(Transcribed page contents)
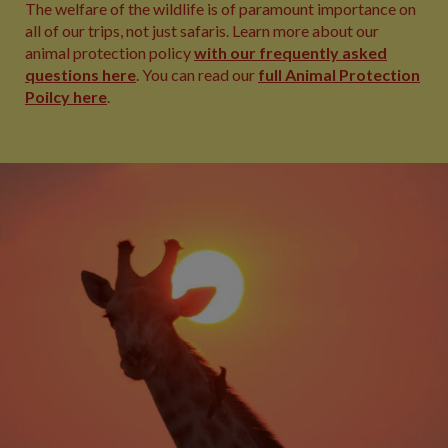
The welfare of the wildlife is of paramount importance on
all of our trips, not just safaris. Learn more about our
animal protection policy
with our frequently asked
questions here
. You can read our
full Animal Protection
Poilcy here
.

» Task description
Your answer must be the entries repeated exactly, with no pictures.

» Answer space
The welfare of the wildlife is of paramount importance on
all of our trips, not just safaris. Learn more about our
animal protection policy
with our frequently asked
questions here
. You can read our
full Animal Protection
Poilcy here
.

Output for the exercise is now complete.